QUOTED TEXT —
·····
This past summer we consistently talked about the strong power burns and most week’s we put the blame on lack of wind or low coal production/inventory. In this week’s report, we took a deeper dive into the role the full renewable portfolio played – wind, solar, hydro, and nuke (yes, we included nuke’s to this list) – in shifting the power stack and ultimately the level of gas burns each week.

We developed the “expected” weekly generation from each renewable generation type by looking at the historical performance which takes into consideration maintenance schedules and seasonality. We should note that we did not take price into the because in general renewables are free and fall at the bottom of the dispatch stack.

First, let look at the individual performance of each renewable generation type through the summer. In calculating the “expected” wind level, we do make the necessary adjustments to account for the increasing or decreasing capacity of that generation type.

Wind:  Wind generation is generally the weakest in the summer months. Overall wind generation’s average performance was on par with the expected, i.e. 32% capacity factor during the summer vs the expected 33%. April had extremely strong wind, while the peak summer months had very low wind.  So we got the strong wind when we did not need it, and the low wind when power demand was at its highest. As we observed this past summer, the weekly level of wind had a very strong impact on the storage injections.
·····
MATERIAL —
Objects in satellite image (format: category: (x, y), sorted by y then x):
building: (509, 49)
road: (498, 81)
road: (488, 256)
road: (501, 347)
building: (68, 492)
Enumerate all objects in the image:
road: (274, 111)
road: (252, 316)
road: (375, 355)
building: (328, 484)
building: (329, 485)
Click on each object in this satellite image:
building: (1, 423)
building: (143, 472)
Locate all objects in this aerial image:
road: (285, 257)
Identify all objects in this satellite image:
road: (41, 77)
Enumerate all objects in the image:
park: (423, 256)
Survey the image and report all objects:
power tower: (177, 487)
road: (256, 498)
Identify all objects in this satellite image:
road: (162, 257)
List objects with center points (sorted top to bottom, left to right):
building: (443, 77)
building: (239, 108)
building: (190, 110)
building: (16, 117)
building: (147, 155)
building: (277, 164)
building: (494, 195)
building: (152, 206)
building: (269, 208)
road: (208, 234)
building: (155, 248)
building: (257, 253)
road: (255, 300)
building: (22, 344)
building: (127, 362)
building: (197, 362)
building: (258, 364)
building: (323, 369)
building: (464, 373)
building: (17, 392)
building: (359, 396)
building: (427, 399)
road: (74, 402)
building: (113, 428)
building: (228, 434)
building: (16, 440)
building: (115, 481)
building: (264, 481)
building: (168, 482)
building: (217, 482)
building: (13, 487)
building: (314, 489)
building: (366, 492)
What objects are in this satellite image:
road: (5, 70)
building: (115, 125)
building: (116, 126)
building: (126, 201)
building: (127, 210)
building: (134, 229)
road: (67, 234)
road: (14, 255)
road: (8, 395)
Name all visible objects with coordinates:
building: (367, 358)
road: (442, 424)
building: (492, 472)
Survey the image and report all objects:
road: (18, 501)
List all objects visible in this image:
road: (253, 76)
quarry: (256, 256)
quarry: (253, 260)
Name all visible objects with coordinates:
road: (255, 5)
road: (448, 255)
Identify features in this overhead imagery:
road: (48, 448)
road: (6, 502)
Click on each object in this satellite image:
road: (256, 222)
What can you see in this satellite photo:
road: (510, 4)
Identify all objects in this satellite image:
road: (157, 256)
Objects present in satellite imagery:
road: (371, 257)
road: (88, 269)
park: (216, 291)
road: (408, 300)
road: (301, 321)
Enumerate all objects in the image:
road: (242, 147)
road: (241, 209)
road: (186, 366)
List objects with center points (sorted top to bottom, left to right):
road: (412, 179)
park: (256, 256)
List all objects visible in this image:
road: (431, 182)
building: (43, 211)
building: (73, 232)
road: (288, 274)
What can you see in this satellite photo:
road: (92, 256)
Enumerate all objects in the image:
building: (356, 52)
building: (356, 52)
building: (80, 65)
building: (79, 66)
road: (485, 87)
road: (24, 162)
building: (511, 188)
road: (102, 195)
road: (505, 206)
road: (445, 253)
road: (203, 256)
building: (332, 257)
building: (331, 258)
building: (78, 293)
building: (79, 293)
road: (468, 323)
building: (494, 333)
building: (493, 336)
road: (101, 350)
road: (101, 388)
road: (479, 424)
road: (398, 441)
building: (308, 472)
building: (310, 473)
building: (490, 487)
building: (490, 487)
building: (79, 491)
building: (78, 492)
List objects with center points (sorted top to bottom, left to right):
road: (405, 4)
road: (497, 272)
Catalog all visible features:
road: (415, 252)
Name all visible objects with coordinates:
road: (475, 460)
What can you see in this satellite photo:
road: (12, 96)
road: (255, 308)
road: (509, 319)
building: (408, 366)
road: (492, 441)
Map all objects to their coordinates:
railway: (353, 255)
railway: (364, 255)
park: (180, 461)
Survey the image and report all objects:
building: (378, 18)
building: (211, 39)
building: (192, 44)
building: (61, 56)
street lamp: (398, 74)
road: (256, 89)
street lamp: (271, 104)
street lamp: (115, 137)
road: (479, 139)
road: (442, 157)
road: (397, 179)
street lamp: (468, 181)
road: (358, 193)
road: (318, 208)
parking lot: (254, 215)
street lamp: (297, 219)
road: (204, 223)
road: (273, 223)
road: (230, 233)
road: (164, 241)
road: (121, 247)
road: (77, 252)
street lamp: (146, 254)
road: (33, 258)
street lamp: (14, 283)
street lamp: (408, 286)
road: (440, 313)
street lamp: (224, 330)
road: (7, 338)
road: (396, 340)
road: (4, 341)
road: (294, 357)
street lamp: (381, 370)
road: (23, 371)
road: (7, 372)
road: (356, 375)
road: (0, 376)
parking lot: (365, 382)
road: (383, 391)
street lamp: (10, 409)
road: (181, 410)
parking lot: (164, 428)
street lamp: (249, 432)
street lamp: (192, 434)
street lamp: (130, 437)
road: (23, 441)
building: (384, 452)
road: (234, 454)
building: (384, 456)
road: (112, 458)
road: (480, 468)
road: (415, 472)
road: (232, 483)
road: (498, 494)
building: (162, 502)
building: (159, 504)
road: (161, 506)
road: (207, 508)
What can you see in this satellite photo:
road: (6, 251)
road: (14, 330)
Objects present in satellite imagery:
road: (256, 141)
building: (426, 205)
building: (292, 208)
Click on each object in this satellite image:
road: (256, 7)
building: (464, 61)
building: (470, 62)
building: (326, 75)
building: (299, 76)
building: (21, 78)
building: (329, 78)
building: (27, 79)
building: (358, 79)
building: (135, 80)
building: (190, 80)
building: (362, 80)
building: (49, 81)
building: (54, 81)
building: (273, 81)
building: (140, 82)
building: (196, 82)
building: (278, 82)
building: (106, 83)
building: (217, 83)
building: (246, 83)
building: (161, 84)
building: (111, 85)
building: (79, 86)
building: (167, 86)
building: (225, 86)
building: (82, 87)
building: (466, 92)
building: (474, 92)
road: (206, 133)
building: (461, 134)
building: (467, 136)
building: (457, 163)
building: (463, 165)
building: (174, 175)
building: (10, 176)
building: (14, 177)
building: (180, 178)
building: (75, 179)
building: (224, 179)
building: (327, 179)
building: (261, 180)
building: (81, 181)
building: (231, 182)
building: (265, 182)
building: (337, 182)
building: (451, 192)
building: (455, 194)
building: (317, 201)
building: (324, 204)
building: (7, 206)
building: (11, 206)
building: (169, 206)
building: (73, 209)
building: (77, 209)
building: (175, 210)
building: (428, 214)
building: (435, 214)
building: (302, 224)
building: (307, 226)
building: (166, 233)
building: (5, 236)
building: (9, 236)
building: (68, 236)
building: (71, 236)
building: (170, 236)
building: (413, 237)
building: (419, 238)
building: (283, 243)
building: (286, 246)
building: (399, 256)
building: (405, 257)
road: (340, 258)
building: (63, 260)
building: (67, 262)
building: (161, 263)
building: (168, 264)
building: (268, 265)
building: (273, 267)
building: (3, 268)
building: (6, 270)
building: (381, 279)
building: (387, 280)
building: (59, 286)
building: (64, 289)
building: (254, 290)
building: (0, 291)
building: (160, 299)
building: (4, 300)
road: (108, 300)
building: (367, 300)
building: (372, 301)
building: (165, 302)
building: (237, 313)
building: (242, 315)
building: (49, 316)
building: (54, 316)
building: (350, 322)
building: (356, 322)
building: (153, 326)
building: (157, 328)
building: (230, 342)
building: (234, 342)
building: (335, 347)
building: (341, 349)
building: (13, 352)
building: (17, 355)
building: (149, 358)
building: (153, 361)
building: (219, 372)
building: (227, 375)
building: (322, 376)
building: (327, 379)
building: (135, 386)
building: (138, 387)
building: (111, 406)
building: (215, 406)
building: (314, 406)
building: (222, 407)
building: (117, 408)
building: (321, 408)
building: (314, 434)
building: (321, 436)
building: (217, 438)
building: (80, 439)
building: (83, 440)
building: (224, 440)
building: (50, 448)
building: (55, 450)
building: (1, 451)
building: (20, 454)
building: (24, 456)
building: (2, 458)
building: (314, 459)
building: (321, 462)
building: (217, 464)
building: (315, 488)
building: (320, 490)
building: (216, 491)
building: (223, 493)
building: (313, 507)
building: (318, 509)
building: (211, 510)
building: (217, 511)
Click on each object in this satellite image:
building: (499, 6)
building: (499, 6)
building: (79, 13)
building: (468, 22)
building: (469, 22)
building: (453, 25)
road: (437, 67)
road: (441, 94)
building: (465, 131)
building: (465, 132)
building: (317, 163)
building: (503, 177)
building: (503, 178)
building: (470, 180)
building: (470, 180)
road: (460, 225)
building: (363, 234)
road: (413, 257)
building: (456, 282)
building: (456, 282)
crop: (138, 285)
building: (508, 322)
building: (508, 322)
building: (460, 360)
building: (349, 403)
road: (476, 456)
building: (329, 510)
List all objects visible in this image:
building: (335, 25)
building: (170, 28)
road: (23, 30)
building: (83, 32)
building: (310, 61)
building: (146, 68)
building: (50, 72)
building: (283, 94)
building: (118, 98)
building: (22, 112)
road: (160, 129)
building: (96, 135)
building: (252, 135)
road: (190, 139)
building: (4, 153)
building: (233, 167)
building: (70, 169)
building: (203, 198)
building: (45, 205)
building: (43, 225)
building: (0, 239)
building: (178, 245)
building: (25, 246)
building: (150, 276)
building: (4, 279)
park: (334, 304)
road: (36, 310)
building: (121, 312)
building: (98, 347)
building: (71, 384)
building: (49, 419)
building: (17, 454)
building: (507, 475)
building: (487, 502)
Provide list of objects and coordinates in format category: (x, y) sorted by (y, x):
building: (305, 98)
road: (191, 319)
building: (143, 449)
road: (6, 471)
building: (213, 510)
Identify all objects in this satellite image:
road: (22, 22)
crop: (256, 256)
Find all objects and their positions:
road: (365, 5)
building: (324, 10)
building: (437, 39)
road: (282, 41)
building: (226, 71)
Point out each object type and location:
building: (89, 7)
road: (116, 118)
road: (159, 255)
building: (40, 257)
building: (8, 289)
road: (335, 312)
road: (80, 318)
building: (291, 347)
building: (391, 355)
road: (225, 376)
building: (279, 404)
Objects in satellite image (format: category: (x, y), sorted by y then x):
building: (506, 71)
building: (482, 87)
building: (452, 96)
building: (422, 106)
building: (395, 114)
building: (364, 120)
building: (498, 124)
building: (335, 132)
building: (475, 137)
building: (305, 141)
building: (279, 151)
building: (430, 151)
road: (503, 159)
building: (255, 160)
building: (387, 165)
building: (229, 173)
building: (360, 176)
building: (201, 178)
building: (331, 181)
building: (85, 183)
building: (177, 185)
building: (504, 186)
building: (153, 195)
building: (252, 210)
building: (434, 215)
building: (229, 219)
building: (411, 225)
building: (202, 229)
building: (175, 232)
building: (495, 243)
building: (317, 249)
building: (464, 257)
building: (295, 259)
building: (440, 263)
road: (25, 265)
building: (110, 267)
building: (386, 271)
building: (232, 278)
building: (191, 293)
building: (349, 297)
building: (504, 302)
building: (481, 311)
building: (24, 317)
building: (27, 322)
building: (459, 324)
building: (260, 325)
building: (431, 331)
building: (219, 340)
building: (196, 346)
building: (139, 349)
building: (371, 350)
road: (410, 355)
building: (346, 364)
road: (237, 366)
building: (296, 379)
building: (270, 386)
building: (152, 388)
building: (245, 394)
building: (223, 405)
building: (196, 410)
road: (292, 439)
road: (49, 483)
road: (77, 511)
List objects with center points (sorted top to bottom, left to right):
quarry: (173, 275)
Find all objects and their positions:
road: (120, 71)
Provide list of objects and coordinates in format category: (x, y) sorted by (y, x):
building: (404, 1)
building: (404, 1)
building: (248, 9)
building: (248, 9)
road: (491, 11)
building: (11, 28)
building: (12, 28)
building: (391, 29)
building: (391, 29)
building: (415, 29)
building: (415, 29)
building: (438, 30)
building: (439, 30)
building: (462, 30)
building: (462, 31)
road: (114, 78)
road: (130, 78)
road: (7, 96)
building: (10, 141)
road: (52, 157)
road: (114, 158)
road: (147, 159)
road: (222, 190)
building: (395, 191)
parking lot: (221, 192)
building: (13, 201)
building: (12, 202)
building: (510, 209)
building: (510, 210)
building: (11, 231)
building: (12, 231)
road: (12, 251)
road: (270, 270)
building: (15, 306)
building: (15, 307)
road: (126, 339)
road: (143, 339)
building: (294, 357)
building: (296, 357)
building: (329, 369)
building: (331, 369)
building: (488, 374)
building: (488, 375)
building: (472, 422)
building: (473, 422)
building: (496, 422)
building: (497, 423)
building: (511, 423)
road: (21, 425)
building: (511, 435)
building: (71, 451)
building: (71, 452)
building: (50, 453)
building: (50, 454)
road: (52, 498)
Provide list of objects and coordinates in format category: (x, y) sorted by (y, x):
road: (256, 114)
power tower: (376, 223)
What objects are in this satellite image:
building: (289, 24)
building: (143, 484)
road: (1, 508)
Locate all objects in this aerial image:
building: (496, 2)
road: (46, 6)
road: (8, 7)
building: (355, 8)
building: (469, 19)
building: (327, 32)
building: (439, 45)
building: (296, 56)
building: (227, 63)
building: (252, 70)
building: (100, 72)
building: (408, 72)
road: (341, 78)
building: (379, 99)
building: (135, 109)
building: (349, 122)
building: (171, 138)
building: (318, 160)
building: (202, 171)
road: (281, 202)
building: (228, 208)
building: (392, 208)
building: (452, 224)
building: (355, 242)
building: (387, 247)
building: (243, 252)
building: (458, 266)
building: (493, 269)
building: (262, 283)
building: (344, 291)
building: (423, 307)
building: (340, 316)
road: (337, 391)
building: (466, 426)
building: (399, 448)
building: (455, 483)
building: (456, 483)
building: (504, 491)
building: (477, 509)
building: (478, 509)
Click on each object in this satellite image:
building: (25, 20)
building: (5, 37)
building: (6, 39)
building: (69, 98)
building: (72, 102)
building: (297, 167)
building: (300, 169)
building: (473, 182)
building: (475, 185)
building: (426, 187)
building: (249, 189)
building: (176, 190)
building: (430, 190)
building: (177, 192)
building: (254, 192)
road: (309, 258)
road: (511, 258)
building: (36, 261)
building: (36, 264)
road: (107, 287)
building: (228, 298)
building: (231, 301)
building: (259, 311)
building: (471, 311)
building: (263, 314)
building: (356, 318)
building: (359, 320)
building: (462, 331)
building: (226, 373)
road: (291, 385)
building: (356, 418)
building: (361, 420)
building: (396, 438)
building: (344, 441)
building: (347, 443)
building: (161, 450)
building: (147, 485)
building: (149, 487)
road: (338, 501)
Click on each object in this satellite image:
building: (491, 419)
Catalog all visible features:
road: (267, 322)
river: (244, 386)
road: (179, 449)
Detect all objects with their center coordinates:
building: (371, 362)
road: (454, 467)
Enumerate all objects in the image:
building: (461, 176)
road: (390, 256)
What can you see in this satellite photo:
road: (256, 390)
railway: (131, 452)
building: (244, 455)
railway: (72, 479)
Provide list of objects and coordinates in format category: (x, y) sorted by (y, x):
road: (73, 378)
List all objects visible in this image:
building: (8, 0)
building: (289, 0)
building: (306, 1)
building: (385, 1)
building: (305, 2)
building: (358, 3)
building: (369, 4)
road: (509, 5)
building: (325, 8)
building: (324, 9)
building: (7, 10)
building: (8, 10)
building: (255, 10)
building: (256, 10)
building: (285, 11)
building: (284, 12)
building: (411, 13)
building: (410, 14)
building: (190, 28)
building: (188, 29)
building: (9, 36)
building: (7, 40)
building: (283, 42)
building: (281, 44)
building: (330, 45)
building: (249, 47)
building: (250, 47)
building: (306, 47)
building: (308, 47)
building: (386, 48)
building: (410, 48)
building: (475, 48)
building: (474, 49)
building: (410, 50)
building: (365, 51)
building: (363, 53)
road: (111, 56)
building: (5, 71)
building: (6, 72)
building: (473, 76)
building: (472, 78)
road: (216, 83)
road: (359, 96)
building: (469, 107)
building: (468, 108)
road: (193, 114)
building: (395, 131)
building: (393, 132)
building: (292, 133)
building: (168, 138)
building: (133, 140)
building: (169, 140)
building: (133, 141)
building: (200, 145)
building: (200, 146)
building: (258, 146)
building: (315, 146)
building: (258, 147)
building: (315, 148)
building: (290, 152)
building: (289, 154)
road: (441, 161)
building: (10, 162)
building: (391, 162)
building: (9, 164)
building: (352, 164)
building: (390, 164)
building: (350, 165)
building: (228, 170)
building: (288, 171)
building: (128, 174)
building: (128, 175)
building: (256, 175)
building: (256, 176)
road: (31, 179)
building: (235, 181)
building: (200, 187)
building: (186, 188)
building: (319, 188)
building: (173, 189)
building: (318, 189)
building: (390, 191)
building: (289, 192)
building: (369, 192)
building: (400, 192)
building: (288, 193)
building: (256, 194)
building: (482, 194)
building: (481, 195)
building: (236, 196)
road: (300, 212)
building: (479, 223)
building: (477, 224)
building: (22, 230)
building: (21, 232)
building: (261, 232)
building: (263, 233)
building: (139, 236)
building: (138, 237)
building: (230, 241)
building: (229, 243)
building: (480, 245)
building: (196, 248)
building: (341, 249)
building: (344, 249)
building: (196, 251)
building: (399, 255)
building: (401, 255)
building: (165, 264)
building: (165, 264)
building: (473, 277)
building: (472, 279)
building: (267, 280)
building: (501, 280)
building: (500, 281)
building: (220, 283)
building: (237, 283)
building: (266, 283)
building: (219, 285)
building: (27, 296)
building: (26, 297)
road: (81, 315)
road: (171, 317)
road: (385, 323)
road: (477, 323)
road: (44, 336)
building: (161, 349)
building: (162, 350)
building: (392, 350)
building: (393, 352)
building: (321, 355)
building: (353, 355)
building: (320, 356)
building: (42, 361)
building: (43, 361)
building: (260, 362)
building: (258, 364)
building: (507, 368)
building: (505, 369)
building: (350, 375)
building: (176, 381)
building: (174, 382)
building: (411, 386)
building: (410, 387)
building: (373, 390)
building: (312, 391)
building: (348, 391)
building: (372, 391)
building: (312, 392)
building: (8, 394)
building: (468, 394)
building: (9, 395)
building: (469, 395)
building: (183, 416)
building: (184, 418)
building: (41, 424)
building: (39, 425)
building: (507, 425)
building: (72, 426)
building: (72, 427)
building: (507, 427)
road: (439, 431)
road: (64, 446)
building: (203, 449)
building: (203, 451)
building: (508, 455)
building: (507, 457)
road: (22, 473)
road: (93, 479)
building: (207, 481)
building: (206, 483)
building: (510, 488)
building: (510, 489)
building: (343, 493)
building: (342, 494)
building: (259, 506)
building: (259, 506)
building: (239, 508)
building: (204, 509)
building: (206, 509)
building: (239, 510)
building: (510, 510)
·····
REQUIREMENTS —
1/ Reproduce a passage from the report on summer power burns above, starting with "First, let look" and going on through "that generation type.".
2/ Based on the report on summer power burns above, say whether each statement agrees with it. Answer yes or no for each, and quote the words that decide it. (a) Summer wind generation ran at a 32% capacity factor against an expected 33%. (b) Nuclear was left out of the renewable portfolio that was examined. (c) April had very low wind.
3/ According to the report on summer power burns above, what two factors did the historical performance take into consideration when the expected weekly generation was developed?

SOLVED PROBLEMS —
1/
First, let look at the individual performance of each renewable generation type through the summer. In calculating the “expected” wind level, we do make the necessary adjustments to account for the increasing or decreasing capacity of that generation type.

2/
(a) Yes: "32% capacity factor during the summer vs the expected 33%"
(b) No: "wind, solar, hydro, and nuke (yes, we included nuke’s to this list)"
(c) No: "April had extremely strong wind"

3/ Maintenance schedules and seasonality.